Quand l’évidence Pop tient la dragée haute à une esthétique intègre, qu’elle ose se désaper et laisser ses attributs faciles au vestiaire, elle nous apparaît alors dans son plus bel appareil.
Quand elle épouse les contours rugueux d’une pédale de distorsion, qu’elle écrase d’un pied sûr les conventions, elle sait nous aguicher.
Et quand elle surgit de derrière une tenture d’atmosphère sombre et soyeuse comme un velours usé, elle sait se montrer mystérieuse et nous entraîner.
C’est donc d’elle dont il est question sur ce six titres.
Cette Pop aux multiples facettes et aux multiples tenues de scène.
La scène, justement, parlons-en!
Un élément incontournable de la Pop créée par Matthieu Malon.
Mais nous y reviendrons.
Car avant tout, attardons-nous sur l’homme et revenons sur ses différentes identités.
Rencontré en 2002, au creux d’un univers sombre et mystérieux sous les traits opiacés de Laudanum et au travers de trois albums crépusculaires entre Electro et déclinaisons Wave (dont “System : On”, inclassable oeuvre d’une noirceur éclatante), on le perd ensuite de vue, malgré une activité jamais prise en défaut (notamment au sein de Ex Ex et sous son propre nom). Et aujourd’hui, Matthieu Malon nous revient à la face, tel un boomerang ivre.
Rapproché à juste titre de Daniel Darc, à qui il rendait un vibrant hommage au soir de sa disparition en publiant “28.02.2013”, il signait en mai dernier un retour remarqué aux affaires.
Ainsi, “Peut-être un jour” retraçait les points de suspension au dessus du vide laissé par “Froids”, son premier album paru sans l’artifice d’un pseudonyme au crépuscule du siècle passé, et ce malgré l’existence cachée du très beau “Les Jours Sont Comptés”, un disque oublié car jamais gravé.
Aujourd’hui sort donc cet Ep, “Une Deuxième Chance”.
Dont le titre éloquent tend les bras vers le ciel et nous invite à l’embrasser.
Une franche accolade au départ qui se transforme vite en virile et tendre empoignade.
“Je Veux Du Fric”, en effet, est une entrée en matière plutôt enjouée et un parfait contre-pied à l’univers de Laudanum.
Une déstabilisante incursion dans un registre sympathique sans être racoleur.
Mais bientôt l’étreinte se resserre à l’écoute de “L’Air De Rien”. A cause des sonorités saturées et des nappes synthétiques qui font valser les illusions.
Une électricité grésillante qui sert d’écrin à la voix de Matthieu Malon, celle-ci s’y logeant avec une élégante distance, susurrant les mots plus que les chantant.

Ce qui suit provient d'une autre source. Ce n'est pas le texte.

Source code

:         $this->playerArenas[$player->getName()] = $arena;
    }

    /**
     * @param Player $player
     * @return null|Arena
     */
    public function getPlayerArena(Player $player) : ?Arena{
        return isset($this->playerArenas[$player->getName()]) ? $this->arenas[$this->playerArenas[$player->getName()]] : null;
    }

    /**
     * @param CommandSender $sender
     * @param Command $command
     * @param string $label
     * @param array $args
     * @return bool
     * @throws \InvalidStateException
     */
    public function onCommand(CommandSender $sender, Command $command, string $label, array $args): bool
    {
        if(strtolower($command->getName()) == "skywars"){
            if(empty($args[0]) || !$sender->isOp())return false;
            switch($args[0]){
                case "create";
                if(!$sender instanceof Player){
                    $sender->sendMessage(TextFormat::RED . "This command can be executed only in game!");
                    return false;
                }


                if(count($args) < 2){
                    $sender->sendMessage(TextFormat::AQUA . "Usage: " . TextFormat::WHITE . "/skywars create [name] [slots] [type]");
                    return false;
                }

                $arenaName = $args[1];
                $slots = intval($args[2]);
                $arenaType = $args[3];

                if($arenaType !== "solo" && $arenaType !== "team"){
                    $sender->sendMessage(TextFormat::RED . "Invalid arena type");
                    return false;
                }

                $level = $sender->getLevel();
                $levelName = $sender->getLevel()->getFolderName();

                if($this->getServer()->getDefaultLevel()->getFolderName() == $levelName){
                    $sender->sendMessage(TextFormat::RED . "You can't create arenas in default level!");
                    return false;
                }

“Loin” s’éclaire de choeurs féminins et de clappement de mains sans se départir d’une certaine urgence et “Une Deuxième Chance” retrace ce lien ténu entre cinéma et prose Rock par le biais d’un dialogue teinté de Diabologum.
Une version revisitée de “28.02.2013” souligne l’évidente influence de l’ex-Taxi Girl, mais sans révérence pompeuse et puis il y a cet extrait Live.
Caractérisé par sa trame opaque, “La Fin De mes Nuits” s’autorise une version lézardée d’éclairs électriques. Comme une nuit d’encre striée de flashes, offrant des images stroboscopiques à des paupières closes.
Une adaptation magistrale, tout en retenue, d’où s’échappe un flux résonnant et obsédant.
À l’instar de Matthieu Malon lui-même, “Seconde Chance” affiche donc sa dualité assumée, son envie irrépressible de défricher le paysage sonore et de s’aventurer sur des pentes escarpées comme sur des chemins d’apparence plus linéaires.
Une seconde chance qu’on aimerait voir ne pas filer.